Saved data entries
BEGIN

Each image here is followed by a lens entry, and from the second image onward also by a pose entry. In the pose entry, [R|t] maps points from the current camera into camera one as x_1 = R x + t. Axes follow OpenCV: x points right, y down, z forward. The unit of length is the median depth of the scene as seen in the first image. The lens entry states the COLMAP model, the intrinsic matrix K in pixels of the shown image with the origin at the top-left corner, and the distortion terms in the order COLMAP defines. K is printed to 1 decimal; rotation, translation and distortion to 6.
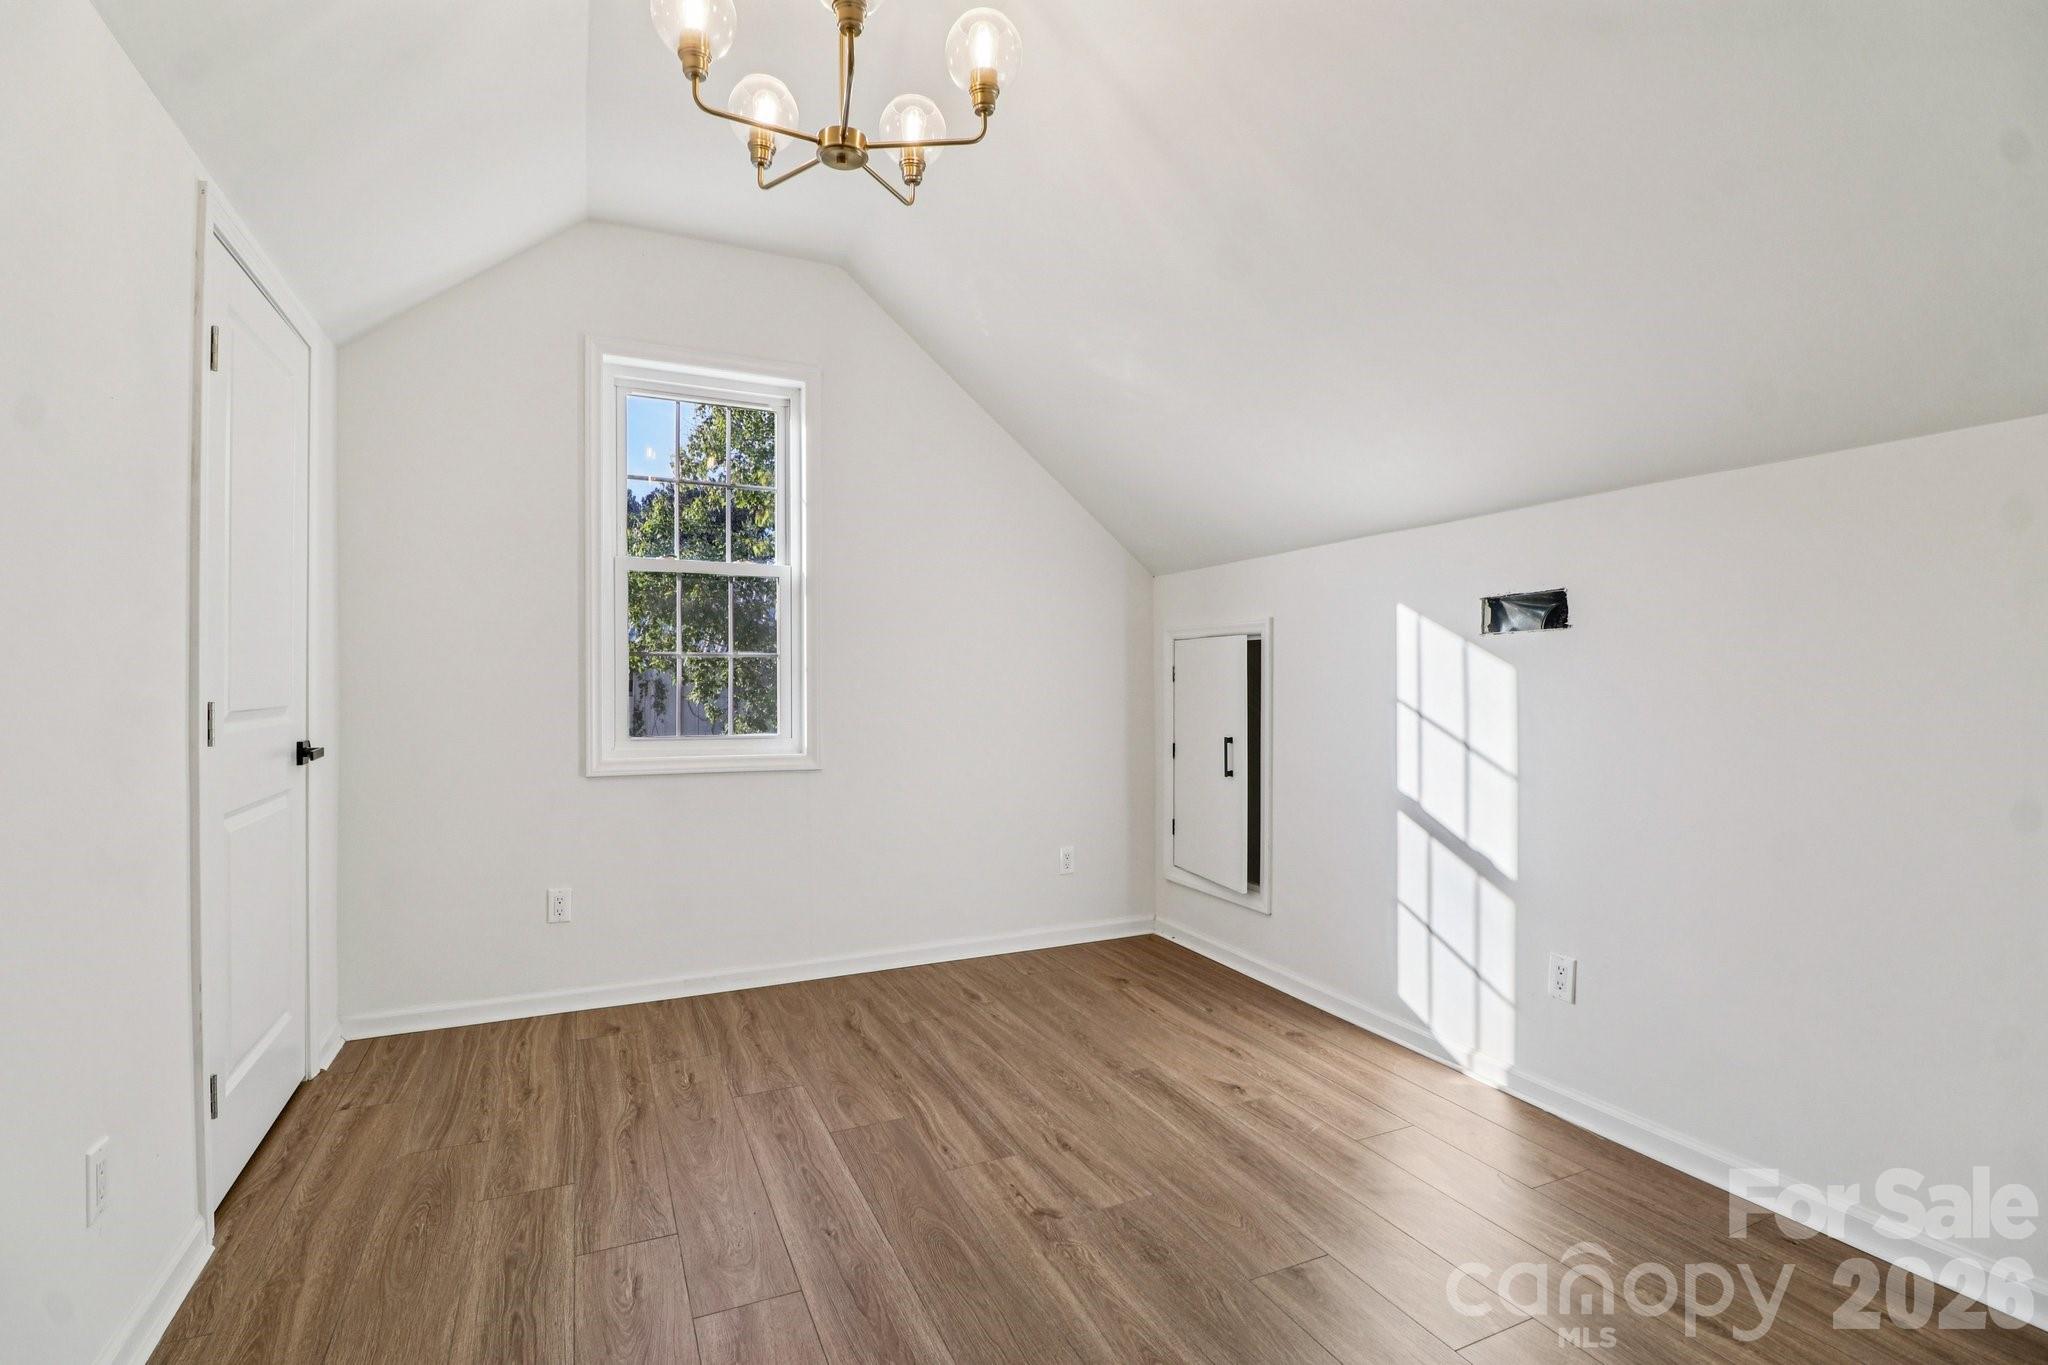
lens RADIAL K [[949.6, 0, 1016.5], [0, 949.6, 691.1], [0, 0, 1]] dist [-0.025009, 0.000000]
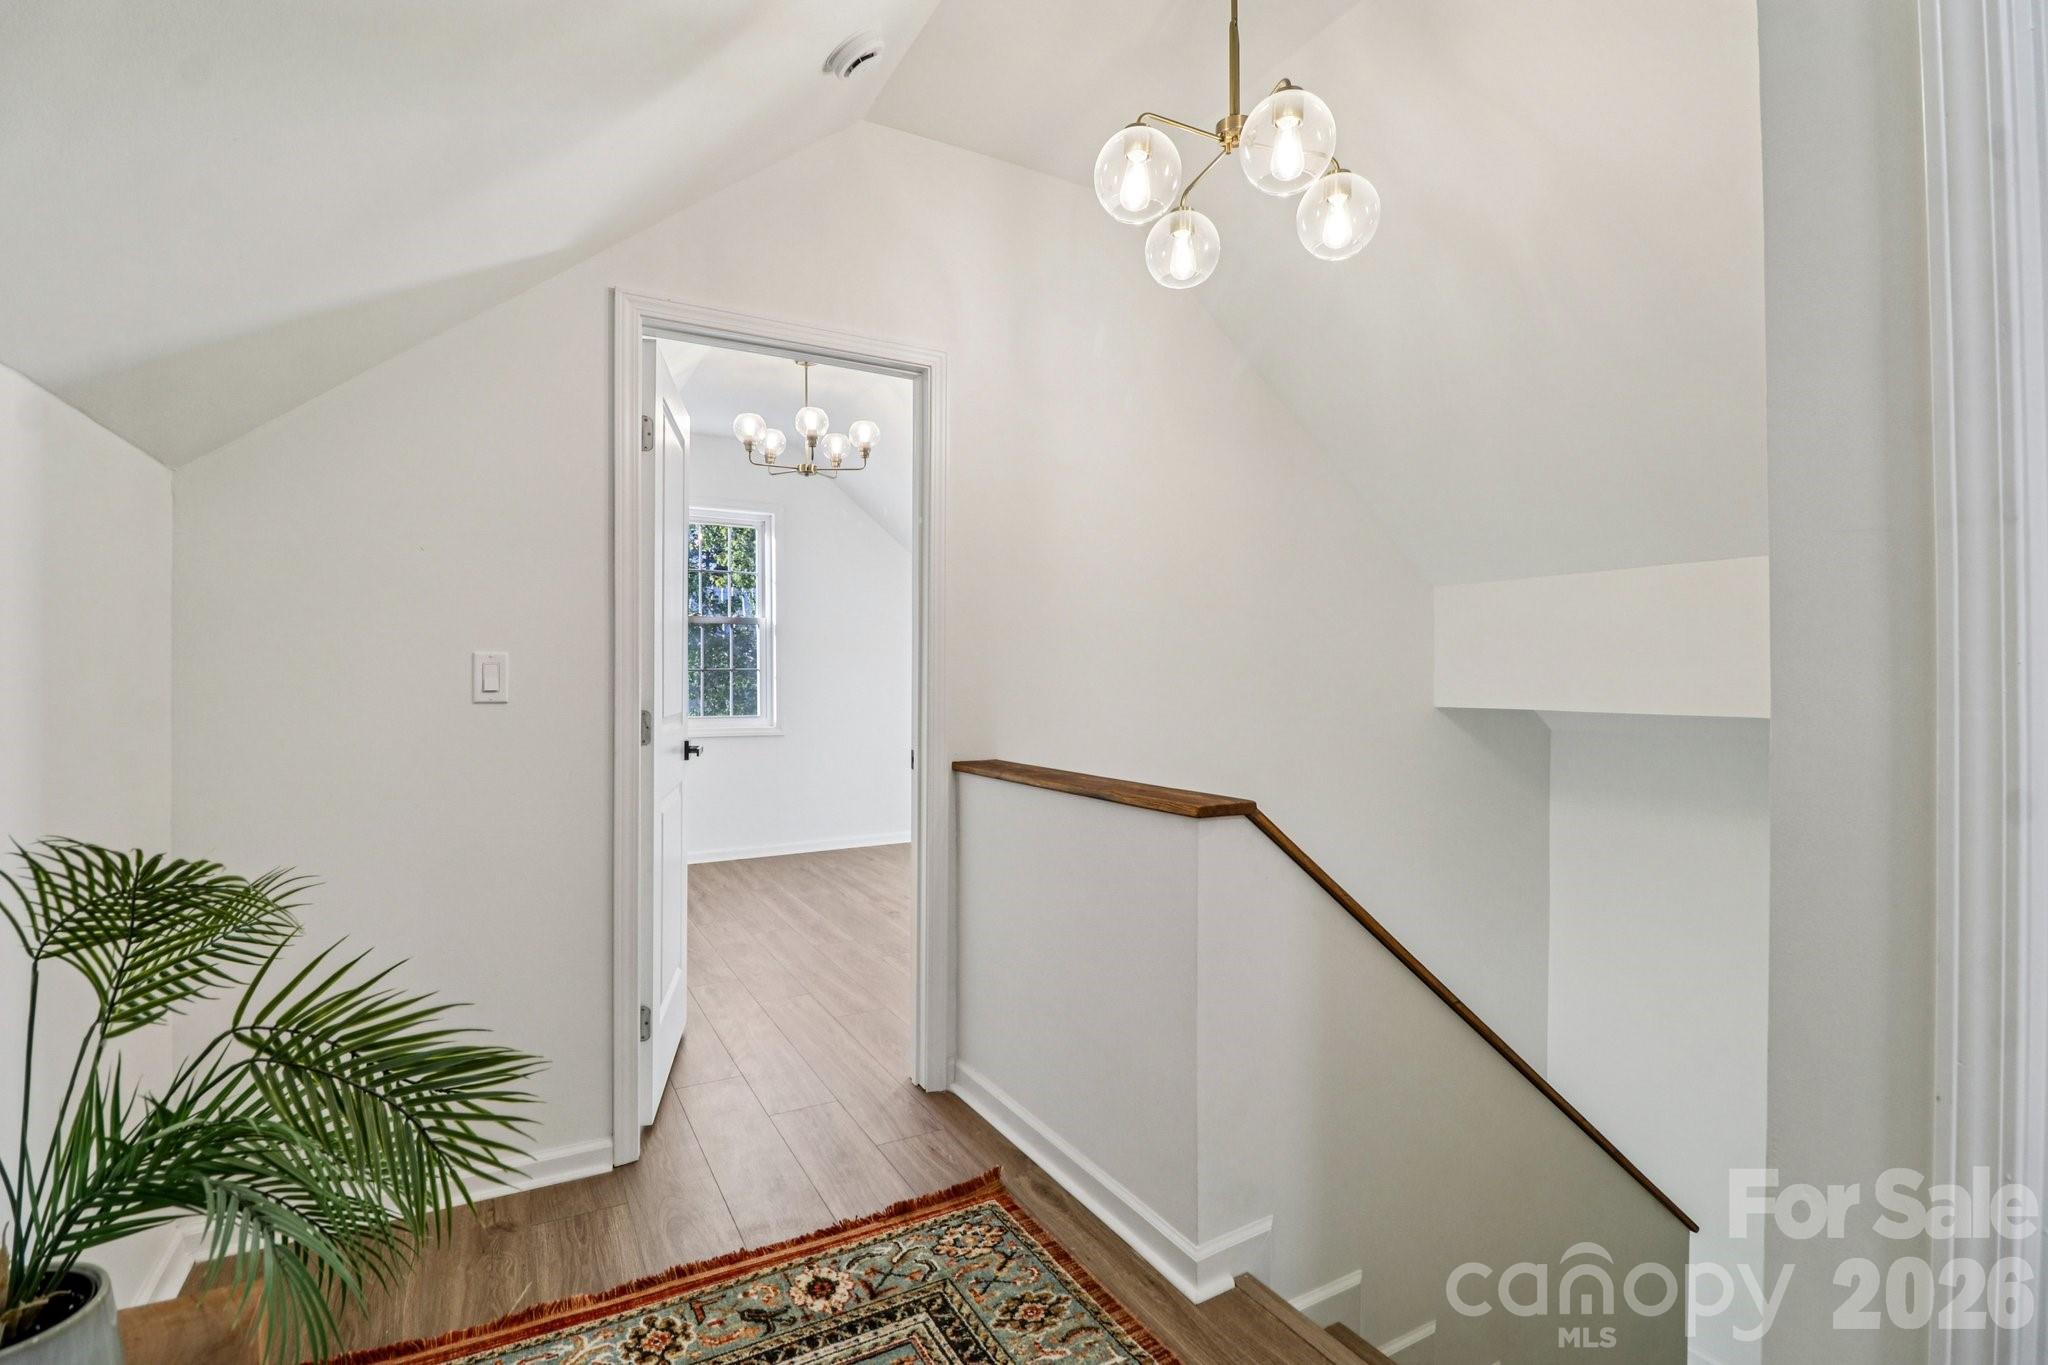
lens RADIAL K [[951.1, 0, 1014.0], [0, 951.1, 669.7], [0, 0, 1]] dist [-0.029070, -0.000329]
pose [[0.997701, -0.000970, 0.067769, 0.127972], [0.002189, 0.999837, -0.017924, -0.005858], [-0.067741, 0.018031, 0.997540, -1.035741]]
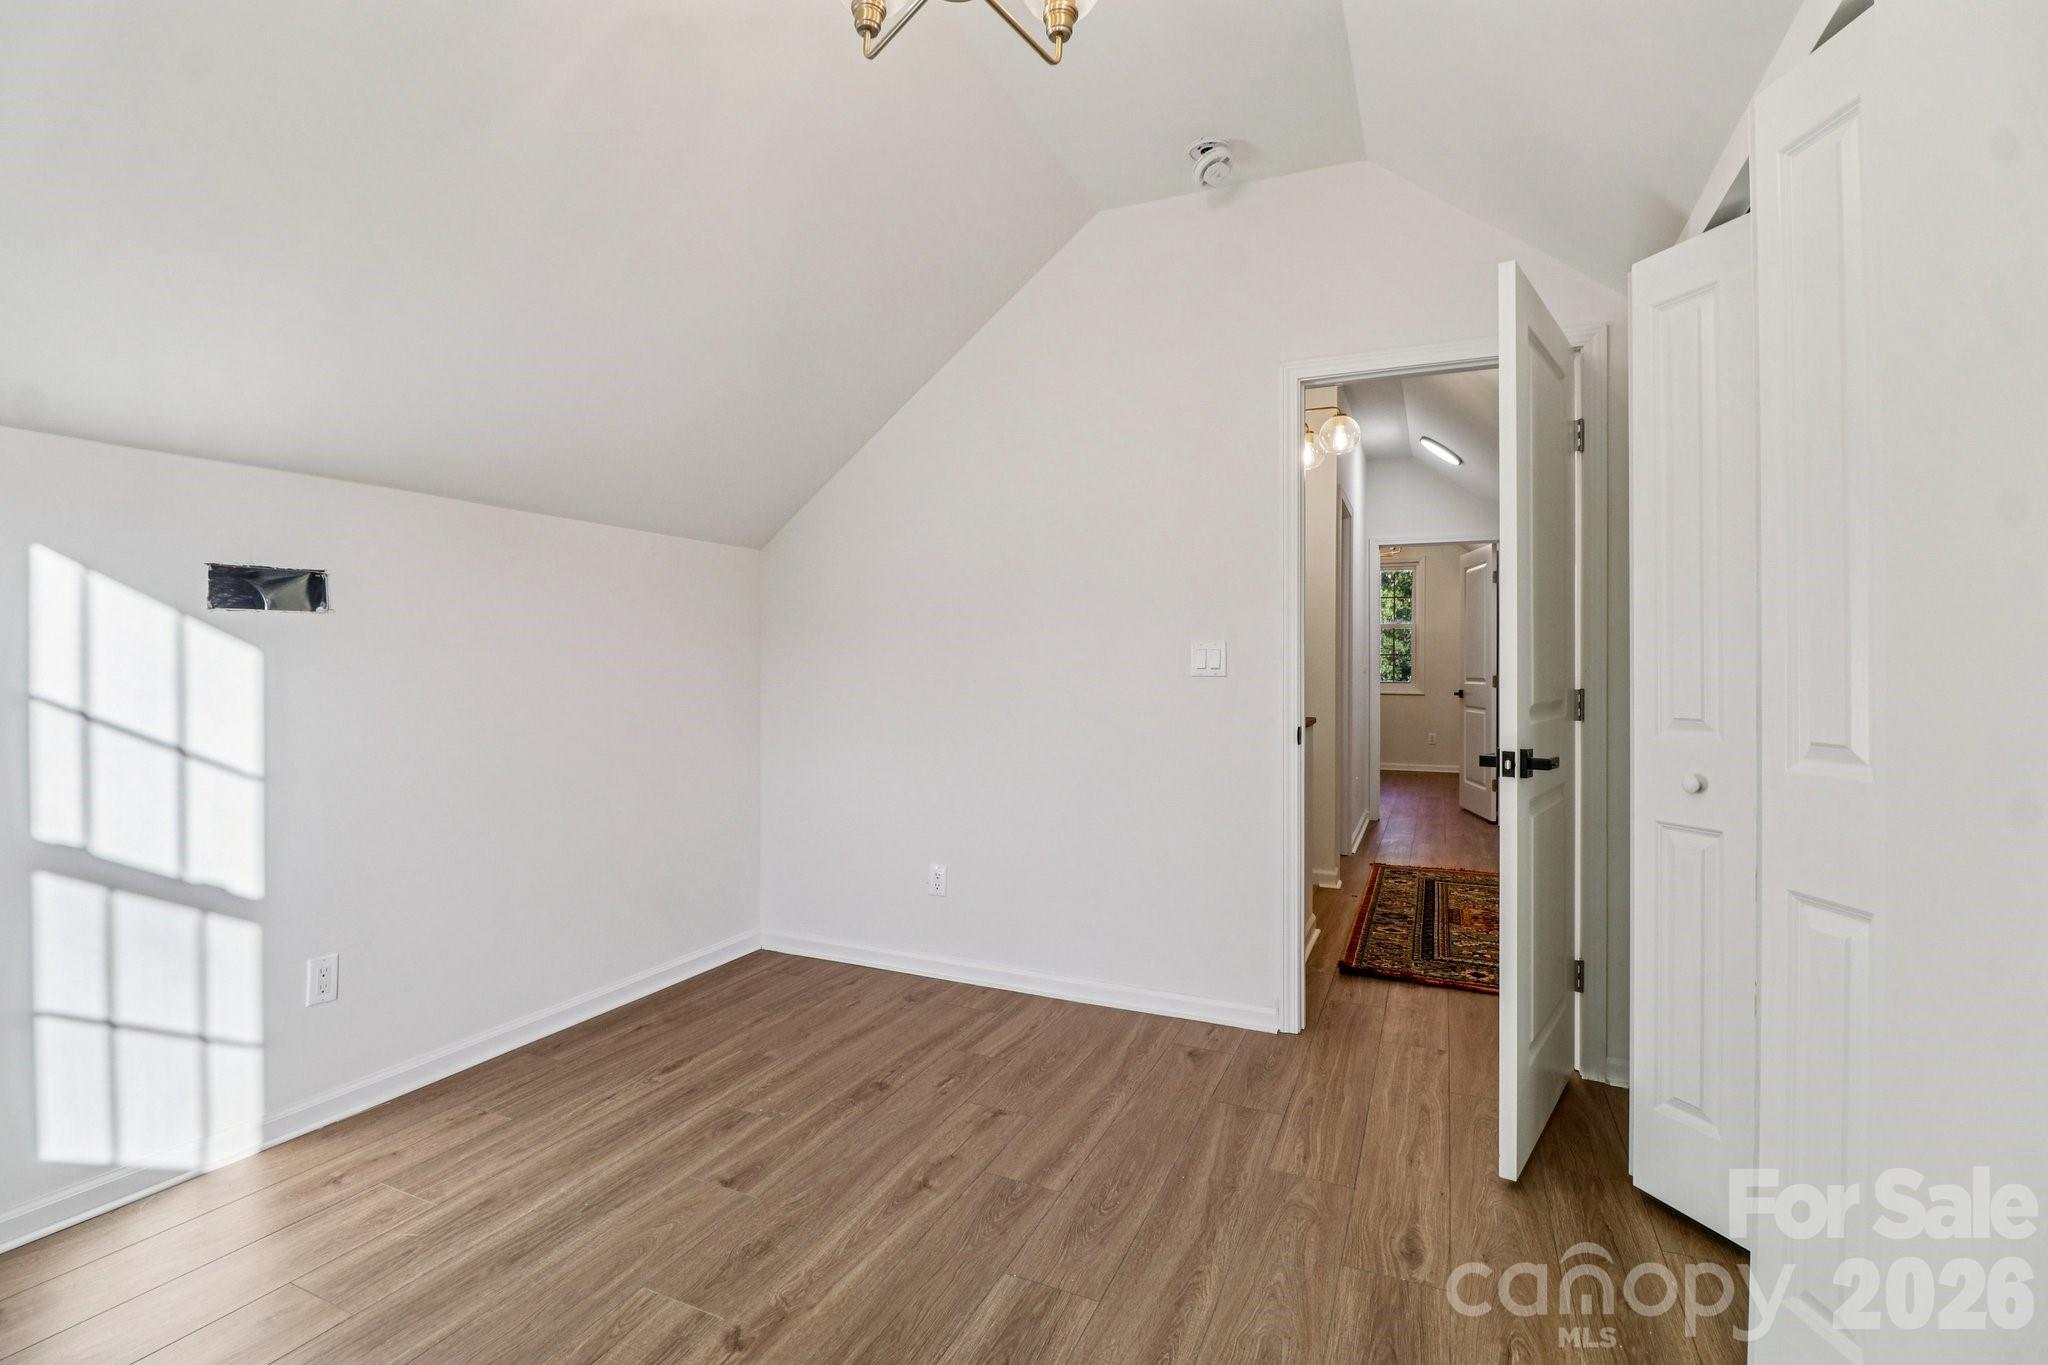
lens RADIAL K [[951.1, 0, 1014.0], [0, 951.1, 669.7], [0, 0, 1]] dist [-0.029070, -0.000329]
pose [[-0.653214, -0.009175, 0.757118, -0.528189], [0.000151, 0.999925, 0.012248, -0.017225], [-0.757174, 0.008115, -0.653163, 0.981040]]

END

■ Activity ■
Copy out every line of the entries above without any changes, and leave the pictures out.

■ Response area ■
Each image here is followed by a lens entry, and from the second image onward also by a pose entry. In the pose entry, [R|t] maps points from the current camera into camera one as x_1 = R x + t. Axes follow OpenCV: x points right, y down, z forward. The unit of length is the median depth of the scene as seen in the first image. The lens entry states the COLMAP model, the intrinsic matrix K in pixels of the shown image with the origin at the top-left corner, and the distortion terms in the order COLMAP defines. K is printed to 1 decimal; rotation, translation and distortion to 6.
lens RADIAL K [[949.6, 0, 1016.5], [0, 949.6, 691.1], [0, 0, 1]] dist [-0.025009, 0.000000]
lens RADIAL K [[951.1, 0, 1014.0], [0, 951.1, 669.7], [0, 0, 1]] dist [-0.029070, -0.000329]
pose [[0.997701, -0.000970, 0.067769, 0.127972], [0.002189, 0.999837, -0.017924, -0.005858], [-0.067741, 0.018031, 0.997540, -1.035741]]
lens RADIAL K [[951.1, 0, 1014.0], [0, 951.1, 669.7], [0, 0, 1]] dist [-0.029070, -0.000329]
pose [[-0.653214, -0.009175, 0.757118, -0.528189], [0.000151, 0.999925, 0.012248, -0.017225], [-0.757174, 0.008115, -0.653163, 0.981040]]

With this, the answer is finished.